The only result of Kyiv’s recent counter-offensive is tens of thousands of deaths of Ukrainian soldiers and the destruction of vast amounts of Western weapons, he told ambassadors. At this point, the full collapse of the Ukrainian military command has even repelled Western mercenaries, who are being recruited from all over the world, he said.
At the same time, Western weapons have surfaced on the black market across the world, as suppliers ignore obligations to track such arms. Meanwhile, Kyiv has been reduced to “begging for weapons” from Western partners, he added.

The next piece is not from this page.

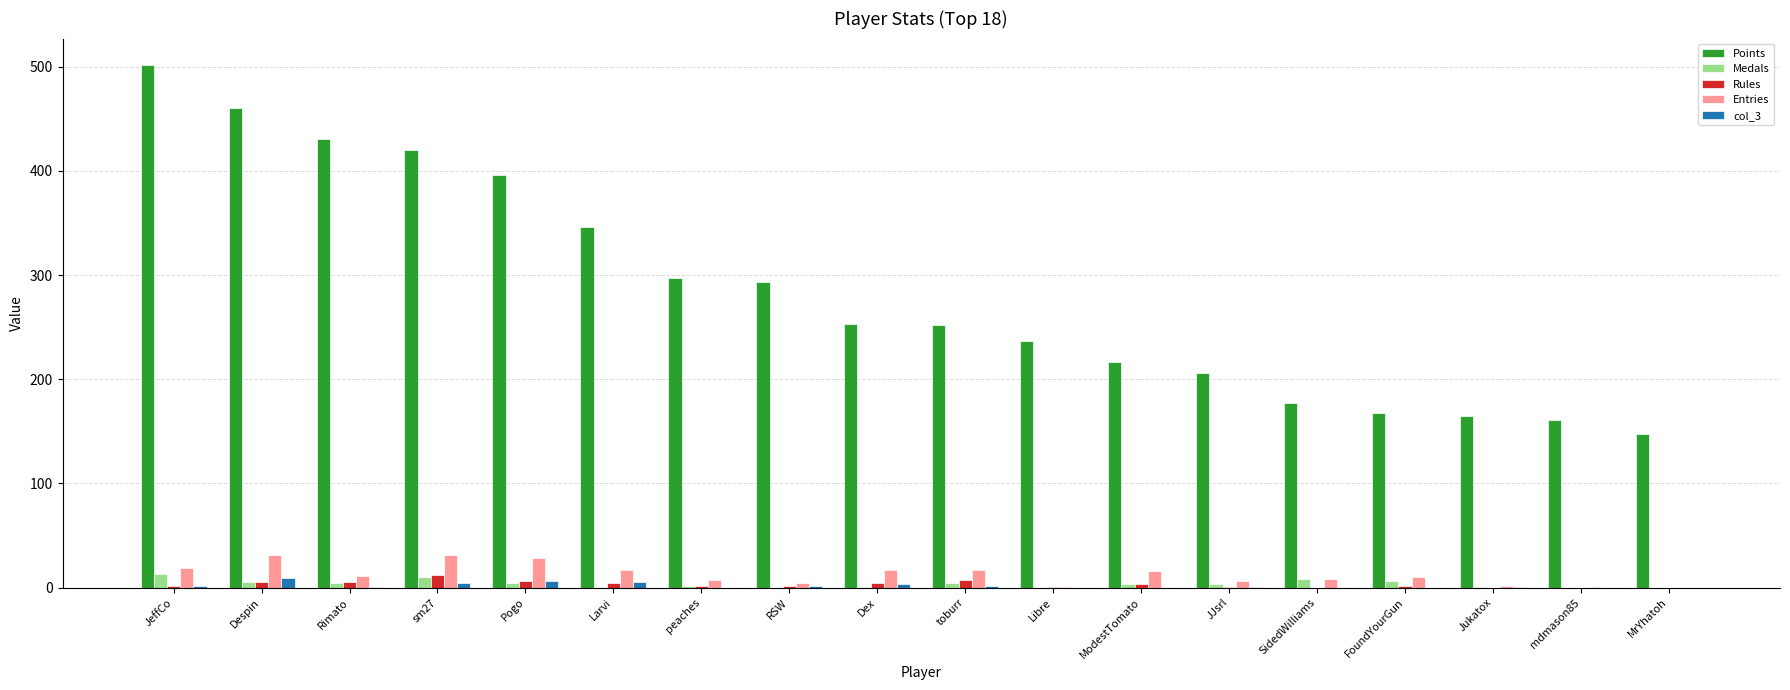

What is the difference between the Entries values at Pogo and peaches?

21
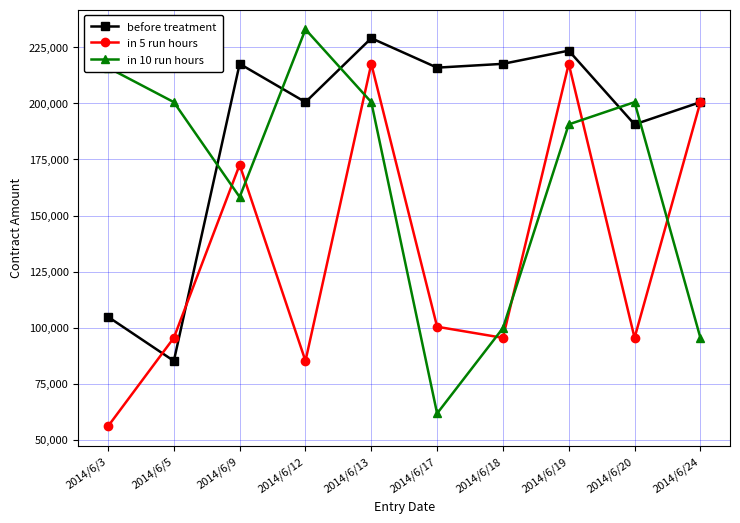

Which series has the largest total across all categories?

before treatment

Serhii Dvornyk, Counsellor for Ukraine, said the ongoing conflict is “an existential battle for survival”.
“We will persevere in our fight until every Ukrainian citizen and every parcel of our sovereign land are liberated and Russia faces a military defeat in Ukraine,” he said, adding that all weapons, whether produced by Ukraine or received from its allies, serve this goal “to survive and to stop the dictatorship infected with insane imperial sentiments”.
From its first attempted annexation of Crimea, Russia has “studiously cosplayed the Nazi criminals” – dressing up as Nazis themselves – even “bombing Kyiv in the early hours as Nazis once did”, he said. “The Third Reich never resurged because it was militarily defeated and its political, military, and economic leadership was brought to justice.”
A “similar fate” is anticipated for Russia, and “the sooner the better, not only for Ukraine, but for all of us,” he told the Council.